Impaired Cortico-Thalamo-Cerebellar Integration Across Schizophrenia, Bipolar II, and Attention Deficit Hyperactivity Disorder Patients Suggests Potential Neural Signatures for Psychiatric Illness

Abstract

Abstract Understanding aberrant functional changes between brain regions has shown promise for characterizing and differentiating the symptoms associated with progressive psychiatric disorders. The functional integration between the thalamus and cerebellum significantly influences learning and memory in cognition. Observed in schizophrenic patients, dysfunction within the corticalthalamocerebellar (CTC) circuitry is linked to challenges in prioritizing, processing, coordinating, and responding to information. This study explored whether abnormal CTC functional network connectivity patterns are present across schizophrenia (SCHZ) patients, bipolar II disorder (BIPOL) patients, and ADHD patients by examining both task- and task-free conditions compared to healthy volunteers (HC). Leveraging fMRI data from 135 participants (39 HC, 27 SCHZ patients, 38 BIPOL patients, and 31 ADHD patients), we analyzed functional network connectivity (FNC) patterns across 115 cortical, thalamic, subcortical, and cerebellar regions of interest (ROIs). Guiding our investigation: First, do the brain regions of the CTC circuit exhibit distinct abnormal patterns at rest in SCHZ, ADHD, and BIPOL? Second, do working memory tasks in these patients engage common regions of the circuit in similar or unique patterns?
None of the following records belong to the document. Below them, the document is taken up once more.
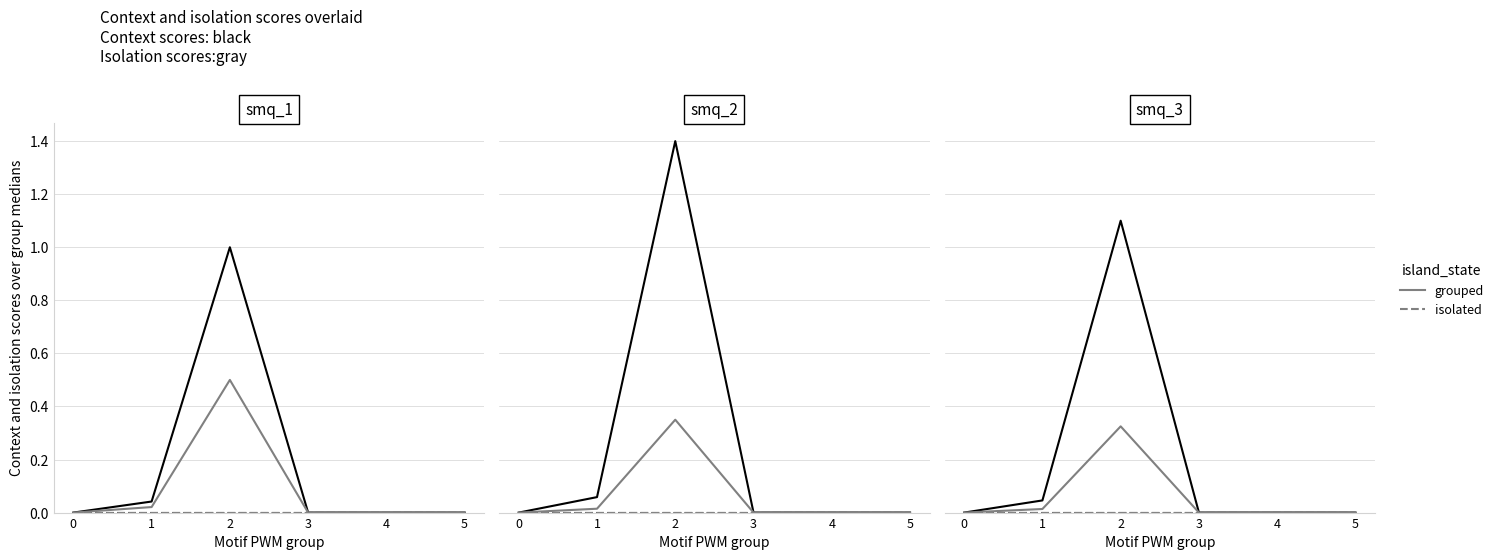

At which category is the sum across all series the highest?

2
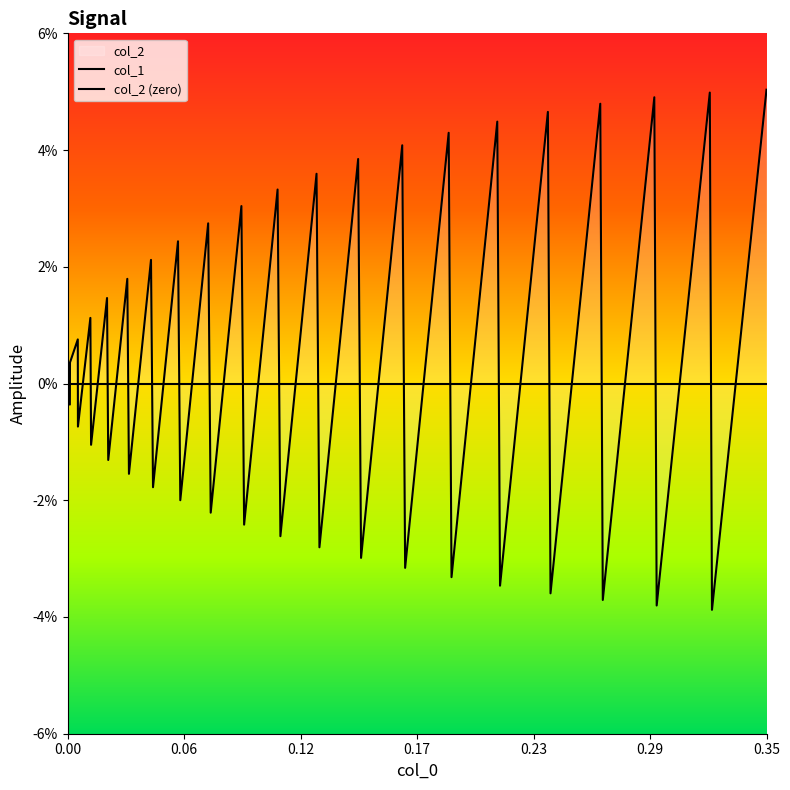

Rank the series by their maximum value, from lowest to highest.

col_2 (zero), col_1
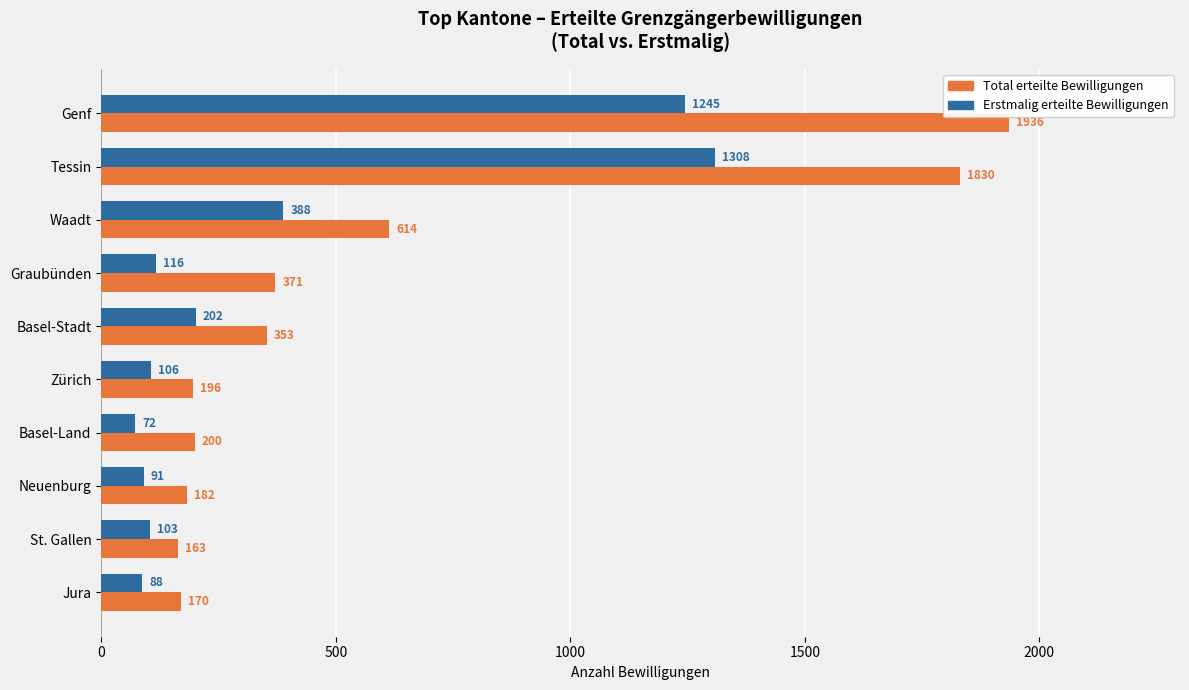

The Erstmalig erteilte Bewilligungen series shows 542 at Waadt. True or false?

False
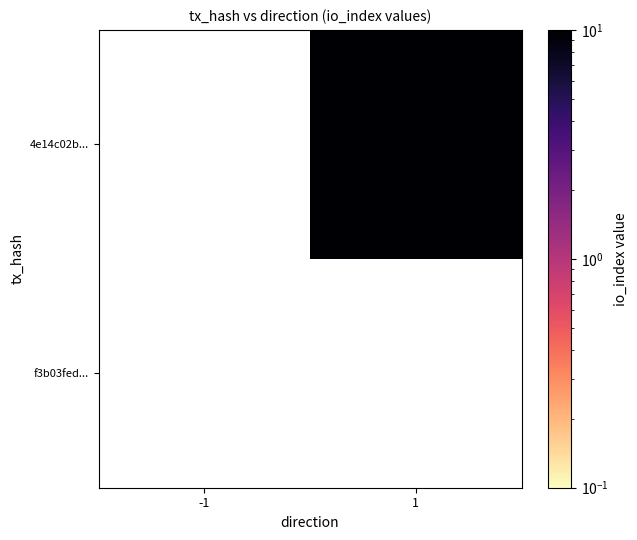

Rank the series by their maximum value, from lowest to highest.

f3b03fed..., 4e14c02b...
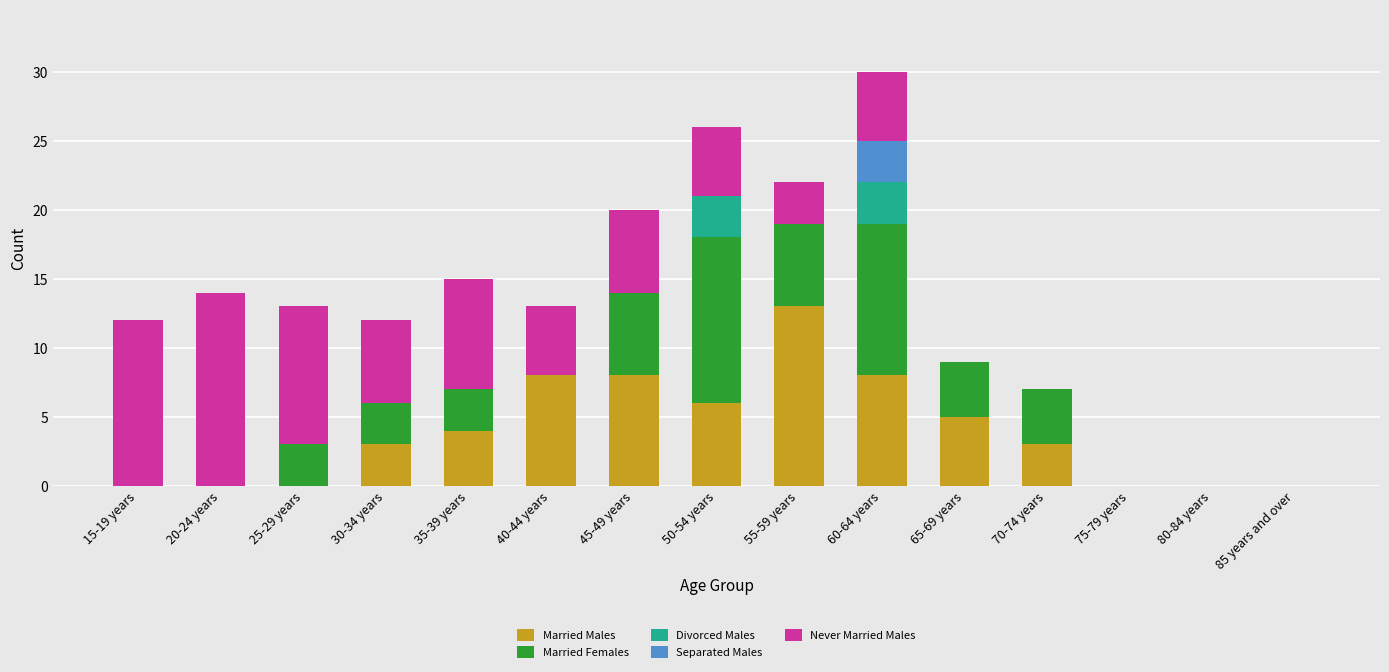

The value of Married Males at 70-74 years is 1. True or false?

False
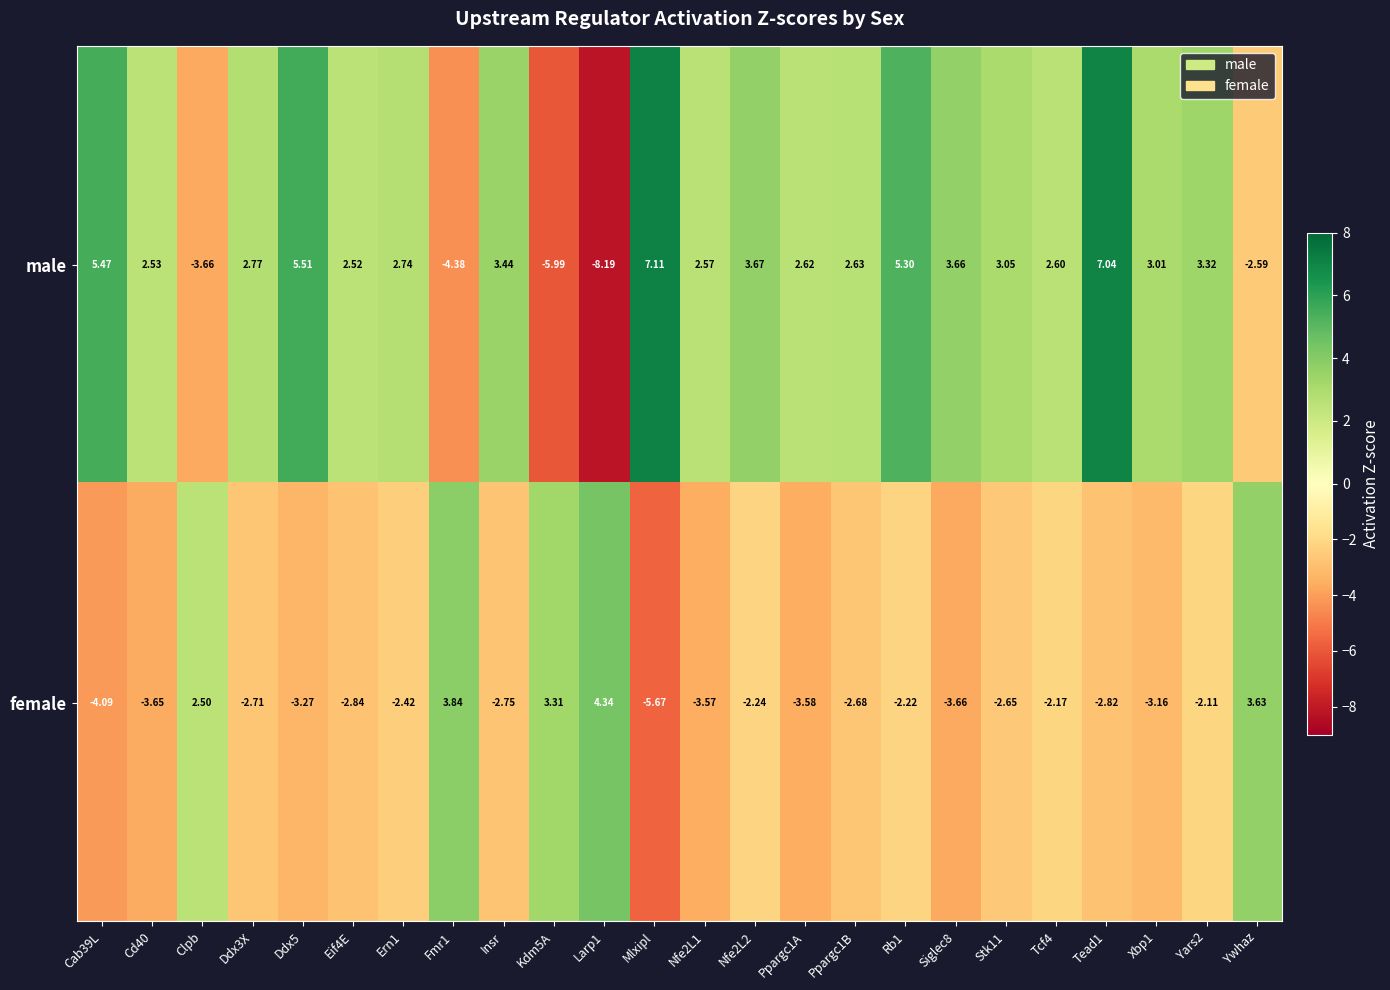

Which series has the widest spread of values?

male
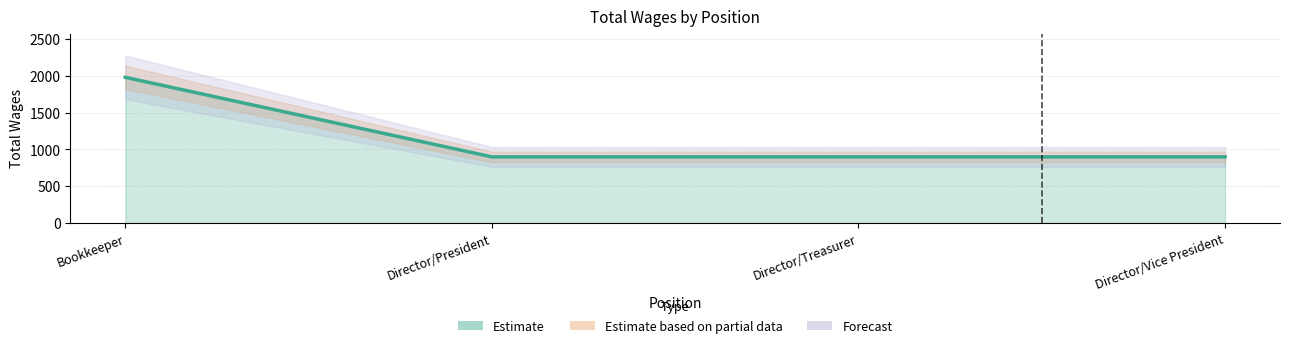

Is it true that the value at Bookkeeper is 1980?

True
Consistent with previous findings, our observations revealed FNC patterns constrained in the cerebellar, thalamic, striatal, hippocampal, medial prefrontal and insular cortices across all three psychiatric cohorts when compared to controls in both task and task-free conditions. Post hoc analysis suggested a predominance in schizophrenia and ADHD patients during rest, while the task condition demonstrated effects across all three disorders. Factor-by-covariance GLM MANOVA further specified regions associated with clinical symptoms and trait assessments. Our study provides evidence suggesting that dysfunctional CTC circuitry in both task-free and task-free conditions may be an important broader neural signature of psychiatric illness.